## THE TASK
Write out the stretch of lines below that begins at the line with "white bowl [126,165,270,273]" and ends at the line with "bowl of chopped greens [265,48,374,129]", including both, exactly as given and nothing more.

## RECORDS SHOWN
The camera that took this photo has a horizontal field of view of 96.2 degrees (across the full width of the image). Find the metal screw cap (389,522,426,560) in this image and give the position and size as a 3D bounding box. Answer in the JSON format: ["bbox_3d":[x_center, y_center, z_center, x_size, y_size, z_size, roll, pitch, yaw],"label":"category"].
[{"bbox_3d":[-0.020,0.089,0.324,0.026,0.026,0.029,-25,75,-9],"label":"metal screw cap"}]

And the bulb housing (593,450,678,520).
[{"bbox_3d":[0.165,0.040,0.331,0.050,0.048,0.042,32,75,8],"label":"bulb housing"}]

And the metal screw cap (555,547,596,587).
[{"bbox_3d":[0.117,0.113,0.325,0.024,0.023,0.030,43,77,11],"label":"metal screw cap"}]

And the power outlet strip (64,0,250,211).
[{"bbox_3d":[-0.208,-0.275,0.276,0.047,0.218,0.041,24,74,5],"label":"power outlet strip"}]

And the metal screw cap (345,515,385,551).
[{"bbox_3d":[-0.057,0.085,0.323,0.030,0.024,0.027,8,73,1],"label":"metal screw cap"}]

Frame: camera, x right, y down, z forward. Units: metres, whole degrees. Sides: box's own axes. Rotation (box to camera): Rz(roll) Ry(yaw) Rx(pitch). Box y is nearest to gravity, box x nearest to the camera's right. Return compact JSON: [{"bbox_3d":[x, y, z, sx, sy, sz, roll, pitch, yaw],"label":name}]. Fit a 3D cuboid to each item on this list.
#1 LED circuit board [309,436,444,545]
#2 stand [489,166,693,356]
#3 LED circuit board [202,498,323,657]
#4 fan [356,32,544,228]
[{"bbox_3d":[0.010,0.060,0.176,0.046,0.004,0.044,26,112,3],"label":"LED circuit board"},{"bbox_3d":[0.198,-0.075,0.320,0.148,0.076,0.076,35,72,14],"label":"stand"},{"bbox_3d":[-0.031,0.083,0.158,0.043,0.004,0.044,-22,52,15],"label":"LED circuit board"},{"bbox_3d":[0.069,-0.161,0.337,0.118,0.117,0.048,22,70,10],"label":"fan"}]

--

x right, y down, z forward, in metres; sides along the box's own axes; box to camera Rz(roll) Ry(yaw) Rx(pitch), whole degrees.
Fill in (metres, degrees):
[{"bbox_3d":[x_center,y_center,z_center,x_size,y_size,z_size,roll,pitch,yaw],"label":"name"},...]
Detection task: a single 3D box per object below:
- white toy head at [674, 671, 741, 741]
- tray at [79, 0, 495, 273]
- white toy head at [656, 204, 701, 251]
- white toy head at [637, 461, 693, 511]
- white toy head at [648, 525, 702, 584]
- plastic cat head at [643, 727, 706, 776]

==

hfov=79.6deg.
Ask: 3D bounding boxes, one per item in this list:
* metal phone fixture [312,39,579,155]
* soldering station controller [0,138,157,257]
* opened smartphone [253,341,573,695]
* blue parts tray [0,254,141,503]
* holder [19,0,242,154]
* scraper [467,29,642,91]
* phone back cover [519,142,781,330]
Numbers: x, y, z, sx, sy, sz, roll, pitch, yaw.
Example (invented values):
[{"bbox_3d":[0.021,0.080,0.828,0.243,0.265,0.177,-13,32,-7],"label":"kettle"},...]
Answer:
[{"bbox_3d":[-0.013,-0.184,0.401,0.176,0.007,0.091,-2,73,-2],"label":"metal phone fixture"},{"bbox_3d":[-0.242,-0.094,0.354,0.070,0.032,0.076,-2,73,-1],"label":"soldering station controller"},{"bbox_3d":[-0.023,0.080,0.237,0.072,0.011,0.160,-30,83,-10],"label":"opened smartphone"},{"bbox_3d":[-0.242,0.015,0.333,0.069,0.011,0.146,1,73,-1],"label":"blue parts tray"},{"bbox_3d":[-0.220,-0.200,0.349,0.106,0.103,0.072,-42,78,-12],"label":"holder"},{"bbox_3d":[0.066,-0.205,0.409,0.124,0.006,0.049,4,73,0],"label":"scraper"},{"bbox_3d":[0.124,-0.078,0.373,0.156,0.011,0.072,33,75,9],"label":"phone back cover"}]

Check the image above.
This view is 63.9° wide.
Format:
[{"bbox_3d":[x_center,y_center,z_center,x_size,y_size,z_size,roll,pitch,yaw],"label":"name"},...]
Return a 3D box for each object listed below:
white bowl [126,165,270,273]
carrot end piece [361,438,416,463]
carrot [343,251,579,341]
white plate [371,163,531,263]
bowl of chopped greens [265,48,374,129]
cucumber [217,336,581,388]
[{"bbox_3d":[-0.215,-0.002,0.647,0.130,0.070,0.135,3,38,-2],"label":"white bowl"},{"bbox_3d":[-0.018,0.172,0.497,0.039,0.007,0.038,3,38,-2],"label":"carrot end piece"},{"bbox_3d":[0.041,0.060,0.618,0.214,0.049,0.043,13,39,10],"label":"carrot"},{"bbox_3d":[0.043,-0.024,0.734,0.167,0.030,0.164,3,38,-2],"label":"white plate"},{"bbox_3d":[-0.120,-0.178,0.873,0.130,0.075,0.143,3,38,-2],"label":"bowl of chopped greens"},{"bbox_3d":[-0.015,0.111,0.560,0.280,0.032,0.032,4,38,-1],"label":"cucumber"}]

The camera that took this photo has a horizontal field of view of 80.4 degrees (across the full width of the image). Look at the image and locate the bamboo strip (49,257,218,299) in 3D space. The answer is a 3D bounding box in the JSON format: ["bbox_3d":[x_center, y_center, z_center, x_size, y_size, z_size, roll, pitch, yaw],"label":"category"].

## SOLUTION TO THE PROBLEM
white bowl [126,165,270,273]
carrot end piece [361,438,416,463]
carrot [343,251,579,341]
white plate [371,163,531,263]
bowl of chopped greens [265,48,374,129]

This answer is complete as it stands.